For the second time in three trading days, Columbus, Georgia-based supplemental insurance company Aflac saw its stock take a big hit.
Shares of Aflac closed Monday at $19.62, down $4.87 or nearly 20 percent in trading on the New York Stock Exchange. Last Thursday, Aflac stock lost 36 percent of its value, or $13.37 per share.
The stock price is at its lowest in more than nine years.
The downward run has eaten 57 percent of the stock’s value since closing at $46.35 per share on Jan. 2.
In terms of dollars and cents, if someone owned 5,000 shares of Aflac on Jan. 2, it was worth more than $231,000. Those same 5,000 shares Monday afternoon had a value of $98,100.
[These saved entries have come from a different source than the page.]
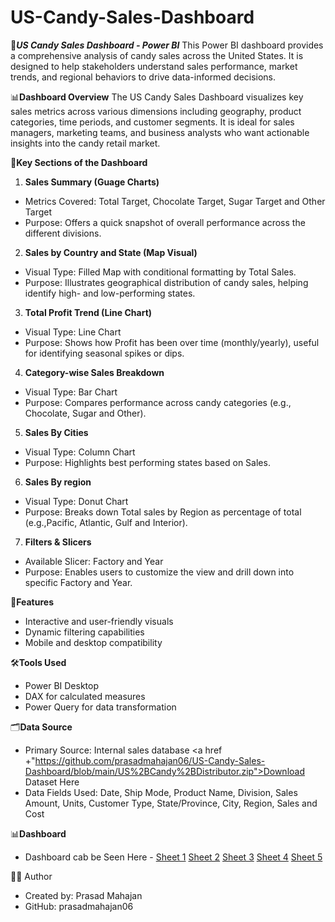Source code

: # US-Candy-Sales-Dashboard

🍬***US Candy Sales Dashboard - Power BI***
This Power BI dashboard provides a comprehensive analysis of candy sales across the United States. It is designed to help stakeholders understand sales performance, market trends, and regional behaviors to drive data-informed decisions.

📊**Dashboard Overview**
The US Candy Sales Dashboard visualizes key sales metrics across various dimensions including geography, product categories, time periods, and customer segments. It is ideal for sales managers, marketing teams, and business analysts who want actionable insights into the candy retail market.

🧩**Key Sections of the Dashboard**
1. **Sales Summary (Guage Charts)**
- Metrics Covered: Total Target, Chocolate Target, Sugar Target and Other Target
- Purpose: Offers a quick snapshot of overall performance across the different divisions.

2. **Sales by Country and State (Map Visual)**
- Visual Type: Filled Map with conditional formatting by Total Sales.
- Purpose: Illustrates geographical distribution of candy sales, helping identify high- and low-performing states.

3. **Total Profit Trend (Line Chart)**
- Visual Type: Line Chart
- Purpose: Shows how Profit has been over time (monthly/yearly), useful for identifying seasonal spikes or dips.

4. **Category-wise Sales Breakdown**
- Visual Type: Bar Chart
- Purpose: Compares performance across candy categories (e.g., Chocolate, Sugar and Other).

5. **Sales By Cities**
- Visual Type: Column Chart
- Purpose: Highlights best performing states based on Sales.

6. **Sales By region**
- Visual Type: Donut Chart
- Purpose: Breaks down Total sales by Region as percentage of total (e.g.,Pacific, Atlantic, Gulf and Interior).

7. **Filters & Slicers**
- Available Slicer: Factory and Year
- Purpose: Enables users to customize the view and drill down into specific Factory and Year.

📌**Features**
- Interactive and user-friendly visuals
- Dynamic filtering capabilities
- Mobile and desktop compatibility

🛠️**Tools Used**
- Power BI Desktop
- DAX for calculated measures
- Power Query for data transformation

🗂️**Data Source**
- Primary Source: Internal sales database <a href +"https://github.com/prasadmahajan06/US-Candy-Sales-Dashboard/blob/main/US%2BCandy%2BDistributor.zip">Download Dataset Here</a>
- Data Fields Used: Date, Ship Mode, Product Name, Division, Sales Amount, Units, Customer Type, State/Province, City, Region, Sales and Cost

📊**Dashboard**
- Dashboard cab be Seen Here - <a href ="https://github.com/prasadmahajan06/US-Candy-Sales-Dashboard/blob/main/Sheet%201.png">Sheet 1</a>
                               <a href ="https://github.com/prasadmahajan06/US-Candy-Sales-Dashboard/blob/main/Sheet%202.png">Sheet 2</a>
                               <a href ="https://github.com/prasadmahajan06/US-Candy-Sales-Dashboard/blob/main/Sheet%203.png">Sheet 3</a>
                               <a href ="https://github.com/prasadmahajan06/US-Candy-Sales-Dashboard/blob/main/Sheet%204.png">Sheet 4</a>
                               <a href ="https://github.com/prasadmahajan06/US-Candy-Sales-Dashboard/blob/main/Sheet%205.png">Sheet 5</a>

🙋‍♂️ Author
- Created by: Prasad Mahajan
- GitHub: prasadmahajan06


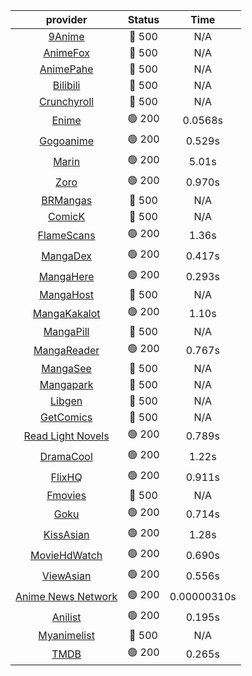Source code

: | **provider** | **Status** | **Time** |
|:--------:|:------:|:----:|
| [9Anime](https://9anime.pl) | 🔴 500 | N/A |
| [AnimeFox](https://animefox.tv) | 🔴 500 | N/A |
| [AnimePahe](https://animepahe.com) | 🔴 500 | N/A |
| [Bilibili](https://bilibili.tv) | 🔴 500 | N/A |
| [Crunchyroll](https://cronchy.consumet.stream) | 🔴 500 | N/A |
|  [Enime](https://enime.moe)  | 🟢 200 | 0.0568s |
|  [Gogoanime](https://gogoanimehd.io)  | 🟢 200 | 0.529s |
|  [Marin](https://marin.moe)  | 🟢 200 | 5.01s |
|  [Zoro](https://aniwatch.to)  | 🟢 200 | 0.970s |
| [BRMangas](https://www.brmangas.net) | 🔴 500 | N/A |
| [ComicK](https://comick.app) | 🔴 500 | N/A |
|  [FlameScans](https://flamescans.org/)  | 🟢 200 | 1.36s |
|  [MangaDex](https://mangadex.org)  | 🟢 200 | 0.417s |
|  [MangaHere](http://www.mangahere.cc)  | 🟢 200 | 0.293s |
| [MangaHost](https://mangahosted.com) | 🔴 500 | N/A |
|  [MangaKakalot](https://mangakakalot.com)  | 🟢 200 | 1.10s |
| [MangaPill](https://mangapill.com) | 🔴 500 | N/A |
|  [MangaReader](https://mangareader.to)  | 🟢 200 | 0.767s |
| [MangaSee](https://mangasee123.com) | 🔴 500 | N/A |
| [Mangapark](https://v2.mangapark.net) | 🔴 500 | N/A |
| [Libgen](http://libgen) | 🔴 500 | N/A |
| [GetComics](https://getcomics.info/) | 🔴 500 | N/A |
|  [Read Light Novels](https://readlightnovels.net)  | 🟢 200 | 0.789s |
|  [DramaCool](https://dramacool.hr)  | 🟢 200 | 1.22s |
|  [FlixHQ](https://flixhq.to)  | 🟢 200 | 0.911s |
| [Fmovies](https://fmovies.to) | 🔴 500 | N/A |
|  [Goku](https://goku.sx)  | 🟢 200 | 0.714s |
|  [KissAsian](https://kissasian.mx)  | 🟢 200 | 1.28s |
|  [MovieHdWatch](https://movieshd.watch)  | 🟢 200 | 0.690s |
|  [ViewAsian](https://viewasian.co)  | 🟢 200 | 0.556s |
|  [Anime News Network](https://www.animenewsnetwork.com)  | 🟢 200 | 0.00000310s |
|  [Anilist](https://anilist.co)  | 🟢 200 | 0.195s |
| [Myanimelist](https://myanimelist.net/) | 🔴 500 | N/A |
|  [TMDB](https://www.themoviedb.org)  | 🟢 200 | 0.265s |
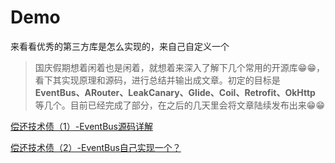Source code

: # Demo
来看看优秀的第三方库是怎么实现的，来自己自定义一个

> 国庆假期想着闲着也是闲着，就想着来深入了解下几个常用的开源库😁😁，看下其实现原理和源码，进行总结并输出成文章。初定的目标是 **EventBus、ARouter、LeakCanary、Glide、Coil、Retrofit、OkHttp** 等几个。目前已经完成了部分，在之后的几天里会将文章陆续发布出来😁😁

[偿还技术债（1）-EventBus源码详解](https://juejin.im/post/6881265680465788936)

[偿还技术债（2）-EventBus自己实现一个？](https://juejin.im/post/6881808026647396366)
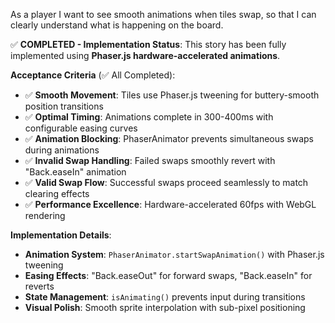 As a player I want to see smooth animations when tiles swap, so that I can clearly understand what is happening on the board.

✅ **COMPLETED - Implementation Status**:
This story has been fully implemented using **Phaser.js hardware-accelerated animations**.

**Acceptance Criteria** (✅ All Completed):
- ✅ **Smooth Movement**: Tiles use Phaser.js tweening for buttery-smooth position transitions
- ✅ **Optimal Timing**: Animations complete in 300-400ms with configurable easing curves
- ✅ **Animation Blocking**: PhaserAnimator prevents simultaneous swaps during animations
- ✅ **Invalid Swap Handling**: Failed swaps smoothly revert with "Back.easeIn" animation
- ✅ **Valid Swap Flow**: Successful swaps proceed seamlessly to match clearing effects
- ✅ **Performance Excellence**: Hardware-accelerated 60fps with WebGL rendering

**Implementation Details**:
- **Animation System**: `PhaserAnimator.startSwapAnimation()` with Phaser.js tweening
- **Easing Effects**: "Back.easeOut" for forward swaps, "Back.easeIn" for reverts
- **State Management**: `isAnimating()` prevents input during transitions
- **Visual Polish**: Smooth sprite interpolation with sub-pixel positioning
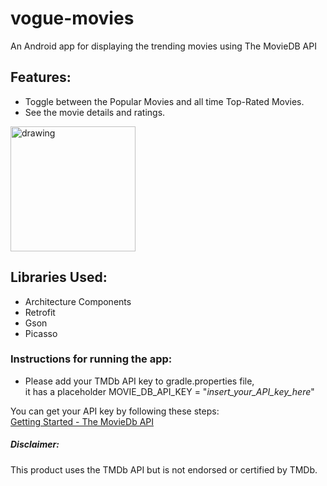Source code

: # vogue-movies
An Android app for displaying the trending movies using The MovieDB API

## Features:
- Toggle between the Popular Movies and all time Top-Rated Movies.
- See the movie details and ratings.

<img src="https://github.com/av-7/vogue-movies/blob/master/screens/app_running.gif" alt="drawing" width="200px"/>

## Libraries Used:
- Architecture Components
- Retrofit
- Gson
- Picasso

### Instructions for running the app:
- Please add your TMDb API key to gradle.properties file, <br>
it has a placeholder MOVIE_DB_API_KEY = "_insert_your_API_key_here_"

You can get your API key by following these steps: <br>
[Getting Started - The MovieDb API](https://developers.themoviedb.org/3/getting-started/introduction)

##### Disclaimer:
This product uses the TMDb API but is not endorsed or certified by TMDb.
Using another example, if someone held a $25,000 investment in Aflac stock on Jan. 2, its value at market close Monday would have been $10,750.
The latest loss appeared to be triggered when a Deutsche Bank analyst downgraded the stock because of its exposure to risky hybrid securities issued by European financial firms.
Darin Arita said the insurer’s investments in banks, including money-losing Royal Bank of Scotland, may be diluted by European governments, according to Bloomberg.com.
“The rapidly deteriorating state of the financial system has heightened the risks,” Arita said in a note to investors today explaining why he lowered the rating.